- RECORDS SHOWN -
»»
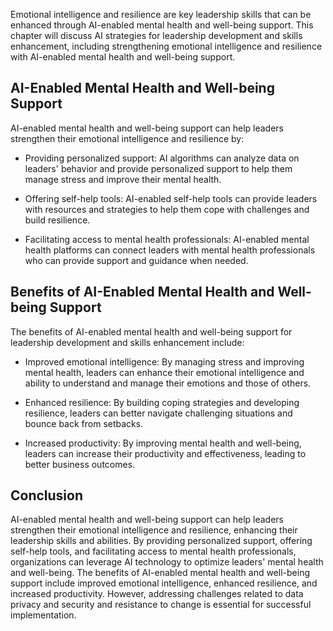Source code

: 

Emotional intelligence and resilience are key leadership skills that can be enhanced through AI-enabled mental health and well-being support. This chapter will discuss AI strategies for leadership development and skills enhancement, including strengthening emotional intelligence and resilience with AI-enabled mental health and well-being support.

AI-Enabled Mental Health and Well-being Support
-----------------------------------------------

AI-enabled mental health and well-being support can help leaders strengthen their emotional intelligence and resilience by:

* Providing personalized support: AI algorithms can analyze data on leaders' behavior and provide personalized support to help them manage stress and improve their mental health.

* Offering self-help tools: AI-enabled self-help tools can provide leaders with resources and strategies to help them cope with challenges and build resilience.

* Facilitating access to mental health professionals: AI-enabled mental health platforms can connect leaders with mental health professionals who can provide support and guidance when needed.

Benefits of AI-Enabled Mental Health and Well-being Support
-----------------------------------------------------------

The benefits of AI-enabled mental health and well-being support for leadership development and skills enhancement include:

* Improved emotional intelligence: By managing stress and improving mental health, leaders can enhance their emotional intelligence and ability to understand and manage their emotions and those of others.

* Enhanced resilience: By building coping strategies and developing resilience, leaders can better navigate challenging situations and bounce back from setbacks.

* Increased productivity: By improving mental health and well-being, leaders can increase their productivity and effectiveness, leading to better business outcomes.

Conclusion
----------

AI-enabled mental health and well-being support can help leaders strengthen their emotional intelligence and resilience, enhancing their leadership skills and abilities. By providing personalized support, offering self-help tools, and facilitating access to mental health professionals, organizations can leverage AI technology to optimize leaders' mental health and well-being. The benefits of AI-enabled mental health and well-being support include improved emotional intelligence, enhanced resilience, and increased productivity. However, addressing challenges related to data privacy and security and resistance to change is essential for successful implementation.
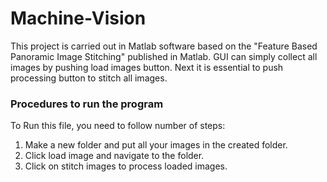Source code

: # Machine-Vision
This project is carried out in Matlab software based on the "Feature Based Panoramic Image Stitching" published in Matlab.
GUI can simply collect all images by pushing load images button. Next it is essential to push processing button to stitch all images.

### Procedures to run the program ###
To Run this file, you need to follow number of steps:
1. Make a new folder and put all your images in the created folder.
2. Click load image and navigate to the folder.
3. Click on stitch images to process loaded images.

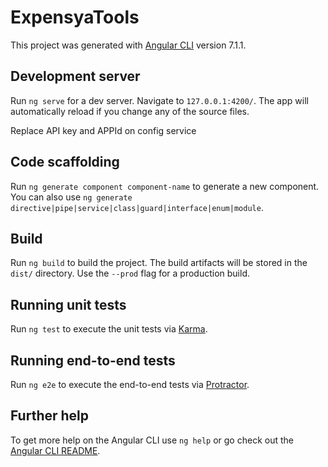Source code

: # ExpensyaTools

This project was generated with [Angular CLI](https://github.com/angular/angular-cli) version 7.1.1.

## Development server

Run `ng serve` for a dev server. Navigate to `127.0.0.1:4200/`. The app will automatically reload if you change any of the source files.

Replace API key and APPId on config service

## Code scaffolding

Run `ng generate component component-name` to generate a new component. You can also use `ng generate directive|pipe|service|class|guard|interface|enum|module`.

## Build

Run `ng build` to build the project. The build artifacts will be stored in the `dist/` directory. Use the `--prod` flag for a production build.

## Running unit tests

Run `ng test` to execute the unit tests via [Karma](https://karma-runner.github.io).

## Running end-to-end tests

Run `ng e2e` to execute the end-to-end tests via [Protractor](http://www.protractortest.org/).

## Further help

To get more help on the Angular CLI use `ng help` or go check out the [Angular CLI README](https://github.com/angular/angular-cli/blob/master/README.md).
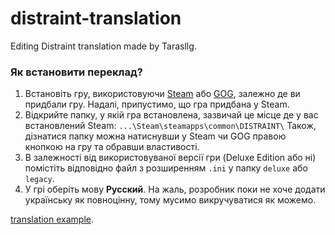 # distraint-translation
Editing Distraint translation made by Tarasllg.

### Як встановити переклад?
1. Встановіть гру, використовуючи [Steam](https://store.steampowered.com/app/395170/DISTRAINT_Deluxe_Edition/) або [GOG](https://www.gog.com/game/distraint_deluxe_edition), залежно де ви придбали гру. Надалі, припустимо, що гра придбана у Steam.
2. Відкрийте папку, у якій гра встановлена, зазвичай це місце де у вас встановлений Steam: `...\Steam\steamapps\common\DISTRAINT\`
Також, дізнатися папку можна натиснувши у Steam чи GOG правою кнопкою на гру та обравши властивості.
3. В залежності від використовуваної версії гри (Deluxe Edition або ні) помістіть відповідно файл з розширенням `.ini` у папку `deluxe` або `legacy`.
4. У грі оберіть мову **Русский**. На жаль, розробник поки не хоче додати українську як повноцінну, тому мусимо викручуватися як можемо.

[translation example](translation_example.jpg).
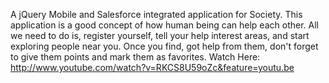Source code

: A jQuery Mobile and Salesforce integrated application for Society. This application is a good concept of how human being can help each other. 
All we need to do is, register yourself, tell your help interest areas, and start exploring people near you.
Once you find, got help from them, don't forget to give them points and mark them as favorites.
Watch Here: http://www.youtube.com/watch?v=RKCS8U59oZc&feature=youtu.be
««
- PROMPT -
Recast the text of the listing above as a JSON list of strings, with one string per line and blank lines left out. Leave the pictures out of the answer.

- SOLVED PROBLEM -
[
  "Source code",
  ": ",
  "Emotional intelligence and resilience are key leadership skills that can be enhanced through AI-enabled mental health and well-being support. This chapter will discuss AI strategies for leadership development and skills enhancement, including strengthening emotional intelligence and resilience with AI-enabled mental health and well-being support.",
  "AI-Enabled Mental Health and Well-being Support",
  "-----------------------------------------------",
  "AI-enabled mental health and well-being support can help leaders strengthen their emotional intelligence and resilience by:",
  "* Providing personalized support: AI algorithms can analyze data on leaders' behavior and provide personalized support to help them manage stress and improve their mental health.",
  "* Offering self-help tools: AI-enabled self-help tools can provide leaders with resources and strategies to help them cope with challenges and build resilience.",
  "* Facilitating access to mental health professionals: AI-enabled mental health platforms can connect leaders with mental health professionals who can provide support and guidance when needed.",
  "Benefits of AI-Enabled Mental Health and Well-being Support",
  "-----------------------------------------------------------",
  "The benefits of AI-enabled mental health and well-being support for leadership development and skills enhancement include:",
  "* Improved emotional intelligence: By managing stress and improving mental health, leaders can enhance their emotional intelligence and ability to understand and manage their emotions and those of others.",
  "* Enhanced resilience: By building coping strategies and developing resilience, leaders can better navigate challenging situations and bounce back from setbacks.",
  "* Increased productivity: By improving mental health and well-being, leaders can increase their productivity and effectiveness, leading to better business outcomes.",
  "Conclusion",
  "----------",
  "AI-enabled mental health and well-being support can help leaders strengthen their emotional intelligence and resilience, enhancing their leadership skills and abilities. By providing personalized support, offering self-help tools, and facilitating access to mental health professionals, organizations can leverage AI technology to optimize leaders' mental health and well-being. The benefits of AI-enabled mental health and well-being support include improved emotional intelligence, enhanced resilience, and increased productivity. However, addressing challenges related to data privacy and security and resistance to change is essential for successful implementation.",
  "Source code",
  ": # Machine-Vision",
  "This project is carried out in Matlab software based on the \"Feature Based Panoramic Image Stitching\" published in Matlab.",
  "GUI can simply collect all images by pushing load images button. Next it is essential to push processing button to stitch all images.",
  "### Procedures to run the program ###",
  "To Run this file, you need to follow number of steps:",
  "1. Make a new folder and put all your images in the created folder.",
  "2. Click load image and navigate to the folder.",
  "3. Click on stitch images to process loaded images.",
  "Source code",
  ": # ExpensyaTools",
  "This project was generated with [Angular CLI](https://github.com/angular/angular-cli) version 7.1.1.",
  "## Development server",
  "Run `ng serve` for a dev server. Navigate to `127.0.0.1:4200/`. The app will automatically reload if you change any of the source files.",
  "Replace API key and APPId on config service",
  "## Code scaffolding",
  "Run `ng generate component component-name` to generate a new component. You can also use `ng generate directive|pipe|service|class|guard|interface|enum|module`.",
  "## Build",
  "Run `ng build` to build the project. The build artifacts will be stored in the `dist/` directory. Use the `--prod` flag for a production build.",
  "## Running unit tests",
  "Run `ng test` to execute the unit tests via [Karma](https://karma-runner.github.io).",
  "## Running end-to-end tests",
  "Run `ng e2e` to execute the end-to-end tests via [Protractor](http://www.protractortest.org/).",
  "## Further help",
  "To get more help on the Angular CLI use `ng help` or go check out the [Angular CLI README](https://github.com/angular/angular-cli/blob/master/README.md).",
  " # distraint-translation",
  "Editing Distraint translation made by Tarasllg.",
  "### Як встановити переклад?",
  "1. Встановіть гру, використовуючи [Steam](https://store.steampowered.com/app/395170/DISTRAINT_Deluxe_Edition/) або [GOG](https://www.gog.com/game/distraint_deluxe_edition), залежно де ви придбали гру. Надалі, припустимо, що гра придбана у Steam.",
  "2. Відкрийте папку, у якій гра встановлена, зазвичай це місце де у вас встановлений Steam: `...\\Steam\\steamapps\\common\\DISTRAINT\\`",
  "Також, дізнатися папку можна натиснувши у Steam чи GOG правою кнопкою на гру та обравши властивості.",
  "3. В залежності від використовуваної версії гри (Deluxe Edition або ні) помістіть відповідно файл з розширенням `.ini` у папку `deluxe` або `legacy`.",
  "4. У грі оберіть мову **Русский**. На жаль, розробник поки не хоче додати українську як повноцінну, тому мусимо викручуватися як можемо.",
  "[translation example](translation_example.jpg).",
  "Source code",
  ": A jQuery Mobile and Salesforce integrated application for Society. This application is a good concept of how human being can help each other. ",
  "All we need to do is, register yourself, tell your help interest areas, and start exploring people near you.",
  "Once you find, got help from them, don't forget to give them points and mark them as favorites.",
  "Watch Here: http://www.youtube.com/watch?v=RKCS8U59oZc&feature=youtu.be"
]